Assateague holds youth programs

Maryland Department of Natural Resources State Forest and Park Service and Maryland Conservation Corps are offering the following youth group programs at Assateague State Park this summer.

Youth group members can to discover the ecology of a salt marsh and barrier island and the abundance of creatures that inhabit them. Programs last approximately one hour and can be adapted to meet a variety of age ranges. A service charge of $40 per program (for groups up to 30 participants, and an additional $1 per participant after 30) will cover costs of materials and supplies and will support Interpretive Programs at Assateague State Park.

E-mail Angela Baldwin at or call (410) 641-2120, ext. 20 for more information or to schedule a youth group program.

• Beach Scavenger Hunt: Explore the beach at Assateague in search of its natural treasures. Using a “Common Shells and Artifacts Discovery Guide,” participants are challenged to find examples of shells and artifacts pictured, then return to a sharing circle to learn about and share their finds. Then venture to the Nature Center to meet some of the live animals who create these amazing shells as part of their bodies.

• Biological Beach Combing: Similar to the Beach Scavenger Hunt, but with a twist. Older age groups will be given a list of clues to describe common shells and artifacts found on the beach. The challenge is to solve the clues, then find an example along the beach. A sharing circle is used to learn about and share their finds. Then venture to the Nature Center to meet some of the live animals that create these amazing shells as part of their bodies.

• Saltmarsh Exploration: Not afraid of getting muddy? Come discover the other side of Assateague Island. Participants will explore the complexities of a saltmarsh, one of the most productive ecosystems on earth. Participants will use seining and clamming equipment to collect mollusks and small fish and shrimp for observation and identification. (For this activity, participants will wade into the saltmarsh, so it is recommended to wear old clothes/bathing suits and closed toe shoes are required.)

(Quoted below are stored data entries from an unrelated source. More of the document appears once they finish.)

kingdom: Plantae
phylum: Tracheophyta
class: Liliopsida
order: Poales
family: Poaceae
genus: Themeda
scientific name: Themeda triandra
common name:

• Killer Trash: How about a coastal cleanup? Not just about picking up trash, this lesson teaches participants specifically about marine debris, how long it takes common trash items to decompose, and its danger to seabirds, fish, and marine mammals. Armed with this information, a data collection sheet, and some hefty bags, participants comb the beach and collect debris, tallying their finds for the Ocean Conservancy’s Coastal Cleanup Data Cards. Earn volunteer hours and help clean the beach at Assateague at the same time.

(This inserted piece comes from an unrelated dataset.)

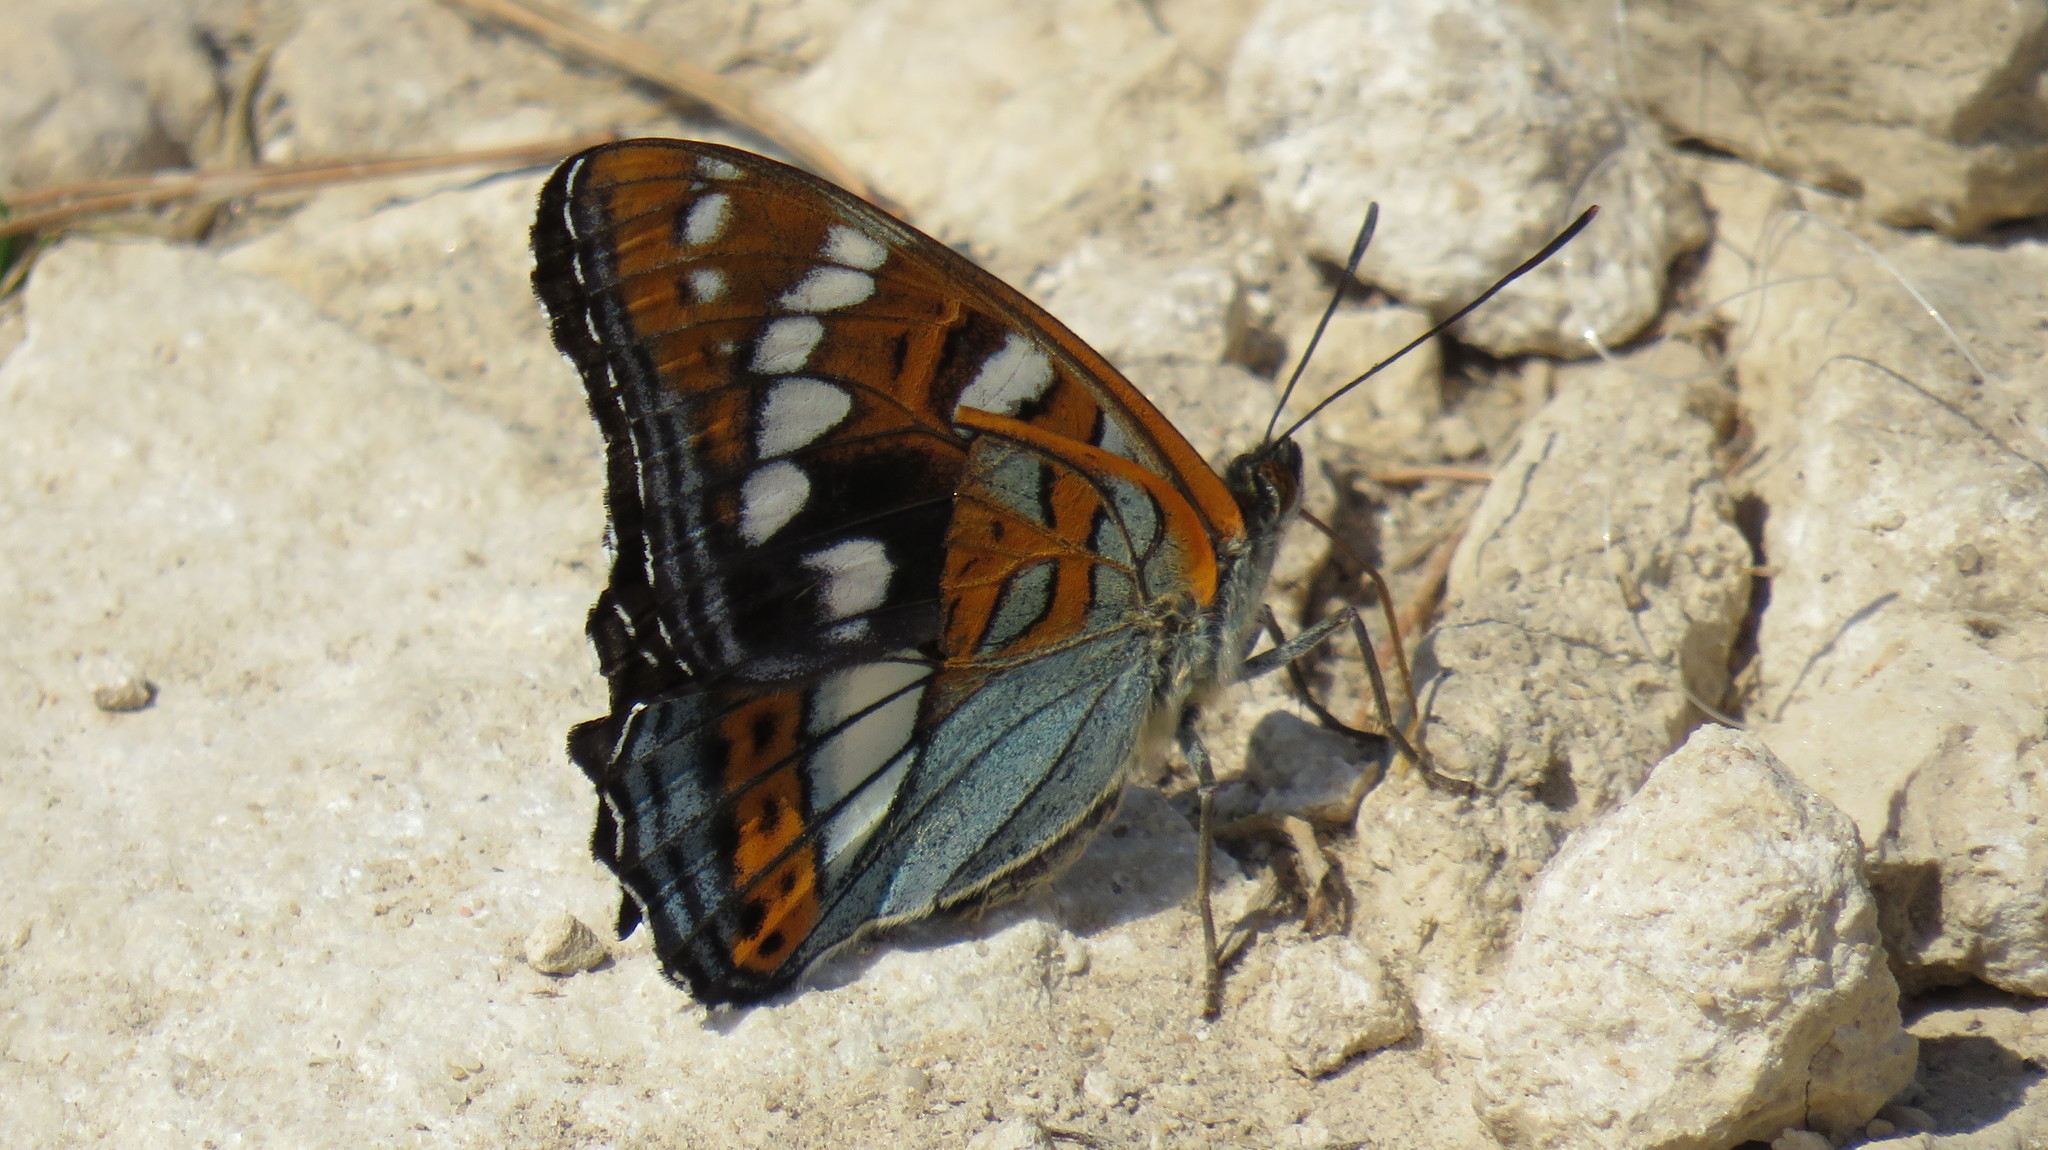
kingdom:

• Scales and Tales: By presenting live animals, this program emphasizes human interaction with nature and wildlife and encourages participants to practice responsible stewardship in parks and nature everywhere. Live birds of prey such as owls, hawks, and vultures, as well as reptiles will be used to introduce participants to native species of Maryland, their habitat, diet, and unique adaptations for survival.

This program is offered through the Maryland Park Service Scales and Tales program and has a separate service charge. Funds collected are used to support the care, feeding, and maintenance of the non-releasable captive birds of prey and rehabilitated animals housed at Pocomoke River State Park. Call for more details.

• Size Shapes the Beach: Participants will learn about sand sizes, shapes, and how they are formed from erosion of rock and shell over thousands of years. Participants will also look at how waves shape the beach and participants will create a wave model of their own. There will be a craft activity making sand art designs created from sand found on Assateague’s beach (participants will bring a jar/bottle).

• Wetlands and Water Quality: Between Assateague Island and the mainland is the Sinepuxent Bay. Learn about the role of wetlands in the costal bays, what kinds of life the bays contain, and the special qualities of this shallow estuary. Participants will use scientific monitoring equipment to collect data about the health of the bay. Participants will use “wetland in a pan” models to demonstrate and analyze wetland function.